(Records from a data source)
- - - -
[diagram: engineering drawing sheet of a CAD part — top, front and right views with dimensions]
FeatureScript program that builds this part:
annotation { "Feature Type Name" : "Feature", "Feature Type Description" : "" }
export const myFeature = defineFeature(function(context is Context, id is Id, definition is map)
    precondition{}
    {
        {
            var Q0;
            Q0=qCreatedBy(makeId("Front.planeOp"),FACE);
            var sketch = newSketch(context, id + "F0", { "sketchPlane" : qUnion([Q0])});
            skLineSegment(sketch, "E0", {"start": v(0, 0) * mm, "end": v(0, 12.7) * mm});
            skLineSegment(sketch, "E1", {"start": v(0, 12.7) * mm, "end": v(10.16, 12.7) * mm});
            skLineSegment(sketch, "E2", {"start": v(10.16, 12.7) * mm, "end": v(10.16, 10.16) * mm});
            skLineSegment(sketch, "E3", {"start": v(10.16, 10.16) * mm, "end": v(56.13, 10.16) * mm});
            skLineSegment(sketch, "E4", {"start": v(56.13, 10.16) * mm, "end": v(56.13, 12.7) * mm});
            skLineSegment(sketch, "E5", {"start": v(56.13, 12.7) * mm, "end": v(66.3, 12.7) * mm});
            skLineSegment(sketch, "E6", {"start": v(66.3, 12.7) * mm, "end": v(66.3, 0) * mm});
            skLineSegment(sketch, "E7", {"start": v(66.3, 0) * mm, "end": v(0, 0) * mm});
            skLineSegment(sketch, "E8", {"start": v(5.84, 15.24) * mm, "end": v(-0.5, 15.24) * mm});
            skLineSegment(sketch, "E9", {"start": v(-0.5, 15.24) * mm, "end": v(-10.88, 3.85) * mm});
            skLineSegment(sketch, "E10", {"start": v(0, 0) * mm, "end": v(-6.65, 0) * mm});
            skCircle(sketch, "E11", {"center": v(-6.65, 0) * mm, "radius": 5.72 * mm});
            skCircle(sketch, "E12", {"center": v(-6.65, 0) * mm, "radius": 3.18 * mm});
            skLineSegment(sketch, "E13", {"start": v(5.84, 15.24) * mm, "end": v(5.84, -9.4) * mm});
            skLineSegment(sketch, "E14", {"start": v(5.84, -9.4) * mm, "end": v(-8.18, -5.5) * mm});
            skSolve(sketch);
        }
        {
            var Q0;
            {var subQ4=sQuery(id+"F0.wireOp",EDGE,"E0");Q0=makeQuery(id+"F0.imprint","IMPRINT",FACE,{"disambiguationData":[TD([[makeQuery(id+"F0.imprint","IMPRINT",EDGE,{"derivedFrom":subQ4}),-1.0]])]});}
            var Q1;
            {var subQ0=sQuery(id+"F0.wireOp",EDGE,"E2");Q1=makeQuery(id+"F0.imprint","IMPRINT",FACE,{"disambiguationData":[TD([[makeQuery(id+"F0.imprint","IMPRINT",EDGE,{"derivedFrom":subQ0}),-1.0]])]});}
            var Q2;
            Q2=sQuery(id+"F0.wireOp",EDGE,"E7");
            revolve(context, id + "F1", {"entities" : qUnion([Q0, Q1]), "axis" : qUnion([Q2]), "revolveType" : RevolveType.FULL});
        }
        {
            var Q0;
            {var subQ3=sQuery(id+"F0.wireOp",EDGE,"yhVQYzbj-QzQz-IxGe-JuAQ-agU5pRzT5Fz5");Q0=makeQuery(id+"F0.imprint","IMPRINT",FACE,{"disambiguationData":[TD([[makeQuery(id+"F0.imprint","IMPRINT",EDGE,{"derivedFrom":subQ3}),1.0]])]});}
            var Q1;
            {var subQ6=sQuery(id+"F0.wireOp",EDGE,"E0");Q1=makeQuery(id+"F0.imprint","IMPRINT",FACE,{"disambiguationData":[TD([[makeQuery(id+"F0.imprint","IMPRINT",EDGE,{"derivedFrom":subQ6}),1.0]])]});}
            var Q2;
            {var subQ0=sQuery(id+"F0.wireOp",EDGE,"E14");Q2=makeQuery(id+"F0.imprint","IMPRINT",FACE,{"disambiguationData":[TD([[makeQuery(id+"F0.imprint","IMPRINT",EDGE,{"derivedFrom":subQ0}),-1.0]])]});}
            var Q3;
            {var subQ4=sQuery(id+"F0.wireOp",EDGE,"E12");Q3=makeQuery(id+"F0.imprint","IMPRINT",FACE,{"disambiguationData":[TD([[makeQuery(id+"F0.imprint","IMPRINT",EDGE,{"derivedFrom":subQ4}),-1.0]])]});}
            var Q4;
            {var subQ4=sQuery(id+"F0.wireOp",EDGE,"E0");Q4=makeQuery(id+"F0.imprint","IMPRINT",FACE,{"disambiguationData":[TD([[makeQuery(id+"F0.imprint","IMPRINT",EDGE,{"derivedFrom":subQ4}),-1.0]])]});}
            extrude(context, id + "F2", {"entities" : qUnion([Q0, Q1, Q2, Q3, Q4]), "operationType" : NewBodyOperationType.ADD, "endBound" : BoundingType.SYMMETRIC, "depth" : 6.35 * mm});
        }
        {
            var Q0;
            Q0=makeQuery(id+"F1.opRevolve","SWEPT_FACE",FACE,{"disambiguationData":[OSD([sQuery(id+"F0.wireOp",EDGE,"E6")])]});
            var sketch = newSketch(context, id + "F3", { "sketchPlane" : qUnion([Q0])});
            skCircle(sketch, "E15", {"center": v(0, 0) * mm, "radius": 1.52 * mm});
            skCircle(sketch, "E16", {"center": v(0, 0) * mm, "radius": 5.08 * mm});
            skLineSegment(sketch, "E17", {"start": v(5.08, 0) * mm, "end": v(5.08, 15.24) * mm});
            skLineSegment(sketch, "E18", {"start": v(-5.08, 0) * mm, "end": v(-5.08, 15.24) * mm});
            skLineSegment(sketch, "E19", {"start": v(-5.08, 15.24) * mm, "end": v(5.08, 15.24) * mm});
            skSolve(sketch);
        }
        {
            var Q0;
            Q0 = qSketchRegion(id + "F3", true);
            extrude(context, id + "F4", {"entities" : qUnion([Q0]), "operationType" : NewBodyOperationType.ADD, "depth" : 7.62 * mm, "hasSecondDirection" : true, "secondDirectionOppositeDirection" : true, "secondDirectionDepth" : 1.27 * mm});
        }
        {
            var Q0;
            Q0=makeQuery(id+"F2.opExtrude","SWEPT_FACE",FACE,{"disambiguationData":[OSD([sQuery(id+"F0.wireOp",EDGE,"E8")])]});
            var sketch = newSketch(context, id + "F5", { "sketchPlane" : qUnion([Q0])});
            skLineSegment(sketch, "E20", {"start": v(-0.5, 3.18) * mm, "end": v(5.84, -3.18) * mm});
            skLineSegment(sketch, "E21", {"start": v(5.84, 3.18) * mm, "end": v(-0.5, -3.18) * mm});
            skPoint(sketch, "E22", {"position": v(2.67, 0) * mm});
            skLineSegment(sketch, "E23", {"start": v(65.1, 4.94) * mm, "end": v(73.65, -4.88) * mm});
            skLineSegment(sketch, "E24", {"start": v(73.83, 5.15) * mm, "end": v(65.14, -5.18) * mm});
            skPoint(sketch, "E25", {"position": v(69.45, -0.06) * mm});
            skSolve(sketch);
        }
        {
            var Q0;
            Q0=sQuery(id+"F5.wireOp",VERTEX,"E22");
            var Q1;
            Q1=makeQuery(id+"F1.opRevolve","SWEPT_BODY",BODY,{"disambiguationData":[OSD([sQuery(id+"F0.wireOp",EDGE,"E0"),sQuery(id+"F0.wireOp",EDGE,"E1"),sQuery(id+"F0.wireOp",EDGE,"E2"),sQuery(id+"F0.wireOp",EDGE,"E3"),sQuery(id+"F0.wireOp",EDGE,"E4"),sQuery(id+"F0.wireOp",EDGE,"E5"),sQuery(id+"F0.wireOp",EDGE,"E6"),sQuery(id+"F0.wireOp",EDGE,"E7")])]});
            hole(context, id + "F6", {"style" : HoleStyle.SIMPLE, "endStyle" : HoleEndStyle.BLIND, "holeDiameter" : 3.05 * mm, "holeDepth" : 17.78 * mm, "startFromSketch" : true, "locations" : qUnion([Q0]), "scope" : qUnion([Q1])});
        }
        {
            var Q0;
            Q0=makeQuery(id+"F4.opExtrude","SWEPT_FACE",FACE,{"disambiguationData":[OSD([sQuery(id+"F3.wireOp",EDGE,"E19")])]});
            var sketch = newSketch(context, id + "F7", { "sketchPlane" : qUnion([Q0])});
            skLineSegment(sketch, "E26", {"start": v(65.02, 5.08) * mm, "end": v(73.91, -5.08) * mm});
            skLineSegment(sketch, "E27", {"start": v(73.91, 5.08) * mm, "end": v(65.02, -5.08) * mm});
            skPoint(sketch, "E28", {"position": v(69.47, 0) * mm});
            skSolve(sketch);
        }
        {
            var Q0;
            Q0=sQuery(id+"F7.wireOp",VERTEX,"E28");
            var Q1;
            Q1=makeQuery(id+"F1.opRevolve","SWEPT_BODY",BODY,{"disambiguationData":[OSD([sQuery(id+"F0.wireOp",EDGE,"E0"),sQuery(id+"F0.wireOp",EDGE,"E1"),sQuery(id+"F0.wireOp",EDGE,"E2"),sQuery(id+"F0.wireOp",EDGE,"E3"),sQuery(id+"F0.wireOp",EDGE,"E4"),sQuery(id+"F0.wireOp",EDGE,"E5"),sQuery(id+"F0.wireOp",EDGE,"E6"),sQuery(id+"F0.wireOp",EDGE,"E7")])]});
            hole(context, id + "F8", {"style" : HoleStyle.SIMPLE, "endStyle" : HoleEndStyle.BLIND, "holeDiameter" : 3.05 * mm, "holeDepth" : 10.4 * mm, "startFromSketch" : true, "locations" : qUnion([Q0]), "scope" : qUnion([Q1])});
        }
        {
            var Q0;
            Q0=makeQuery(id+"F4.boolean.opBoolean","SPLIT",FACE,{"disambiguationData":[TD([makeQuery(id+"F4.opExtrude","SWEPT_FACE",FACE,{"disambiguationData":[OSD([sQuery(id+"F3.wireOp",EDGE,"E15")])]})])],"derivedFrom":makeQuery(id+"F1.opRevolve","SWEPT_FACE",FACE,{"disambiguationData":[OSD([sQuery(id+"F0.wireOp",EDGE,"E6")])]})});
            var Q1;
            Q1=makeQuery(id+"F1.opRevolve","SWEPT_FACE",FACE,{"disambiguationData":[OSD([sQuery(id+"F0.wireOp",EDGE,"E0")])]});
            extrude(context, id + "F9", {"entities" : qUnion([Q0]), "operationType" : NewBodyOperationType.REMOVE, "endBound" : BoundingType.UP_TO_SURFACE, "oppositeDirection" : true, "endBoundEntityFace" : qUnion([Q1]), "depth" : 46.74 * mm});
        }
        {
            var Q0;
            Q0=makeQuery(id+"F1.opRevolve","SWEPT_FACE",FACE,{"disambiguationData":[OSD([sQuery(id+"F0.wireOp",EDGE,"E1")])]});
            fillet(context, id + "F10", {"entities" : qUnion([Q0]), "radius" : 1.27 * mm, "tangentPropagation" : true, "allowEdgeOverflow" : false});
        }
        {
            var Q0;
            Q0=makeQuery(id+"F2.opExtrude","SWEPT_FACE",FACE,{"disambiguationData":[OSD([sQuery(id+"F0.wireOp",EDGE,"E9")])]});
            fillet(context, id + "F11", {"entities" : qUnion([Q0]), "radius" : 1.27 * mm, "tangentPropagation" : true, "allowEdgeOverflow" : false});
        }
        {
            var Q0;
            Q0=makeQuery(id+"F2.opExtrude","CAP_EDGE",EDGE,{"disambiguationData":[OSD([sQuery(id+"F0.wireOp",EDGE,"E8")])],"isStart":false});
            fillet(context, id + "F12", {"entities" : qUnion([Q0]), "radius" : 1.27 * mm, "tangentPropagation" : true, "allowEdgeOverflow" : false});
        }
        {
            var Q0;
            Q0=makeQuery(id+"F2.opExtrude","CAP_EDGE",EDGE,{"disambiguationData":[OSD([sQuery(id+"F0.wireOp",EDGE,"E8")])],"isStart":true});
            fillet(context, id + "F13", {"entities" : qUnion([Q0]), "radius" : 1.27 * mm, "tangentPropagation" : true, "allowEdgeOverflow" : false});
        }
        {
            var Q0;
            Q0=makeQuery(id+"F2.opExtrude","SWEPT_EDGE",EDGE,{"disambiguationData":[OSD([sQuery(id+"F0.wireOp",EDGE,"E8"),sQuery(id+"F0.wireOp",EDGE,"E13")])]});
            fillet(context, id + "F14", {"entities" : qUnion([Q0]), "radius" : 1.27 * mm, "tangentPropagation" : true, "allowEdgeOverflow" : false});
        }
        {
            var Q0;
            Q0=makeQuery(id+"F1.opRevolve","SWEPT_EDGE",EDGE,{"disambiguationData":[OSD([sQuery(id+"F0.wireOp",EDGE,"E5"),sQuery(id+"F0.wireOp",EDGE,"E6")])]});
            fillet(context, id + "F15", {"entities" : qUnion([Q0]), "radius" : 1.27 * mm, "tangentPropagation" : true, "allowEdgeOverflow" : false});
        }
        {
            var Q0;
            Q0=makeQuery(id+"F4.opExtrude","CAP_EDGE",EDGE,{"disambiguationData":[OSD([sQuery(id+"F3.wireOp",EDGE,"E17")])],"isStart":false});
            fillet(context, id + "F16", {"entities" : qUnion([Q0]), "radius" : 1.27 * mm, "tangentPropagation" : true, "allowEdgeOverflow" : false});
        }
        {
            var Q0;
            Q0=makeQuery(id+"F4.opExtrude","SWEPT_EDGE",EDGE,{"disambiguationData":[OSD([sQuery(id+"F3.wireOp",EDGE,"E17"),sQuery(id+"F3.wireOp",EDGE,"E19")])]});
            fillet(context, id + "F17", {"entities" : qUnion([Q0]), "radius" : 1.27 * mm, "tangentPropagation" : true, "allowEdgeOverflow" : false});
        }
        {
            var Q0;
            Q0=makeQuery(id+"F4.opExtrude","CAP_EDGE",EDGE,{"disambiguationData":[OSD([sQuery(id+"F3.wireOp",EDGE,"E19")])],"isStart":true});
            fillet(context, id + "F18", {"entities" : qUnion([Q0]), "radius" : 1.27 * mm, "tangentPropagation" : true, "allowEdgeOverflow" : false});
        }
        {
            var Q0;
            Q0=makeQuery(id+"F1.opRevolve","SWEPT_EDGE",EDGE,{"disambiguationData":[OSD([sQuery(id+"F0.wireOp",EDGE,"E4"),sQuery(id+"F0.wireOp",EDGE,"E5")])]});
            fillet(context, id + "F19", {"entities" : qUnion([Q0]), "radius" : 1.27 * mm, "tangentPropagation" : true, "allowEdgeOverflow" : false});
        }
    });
- - - -
§ **Exercise description**
Please extract each line from the items above that contains the string "position", matching case exactly.

§ **Solution to the exercise**
            skPoint(sketch, "E22", {"position": v(2.67, 0) * mm});
            skPoint(sketch, "E25", {"position": v(69.45, -0.06) * mm});
            skPoint(sketch, "E28", {"position": v(69.47, 0) * mm});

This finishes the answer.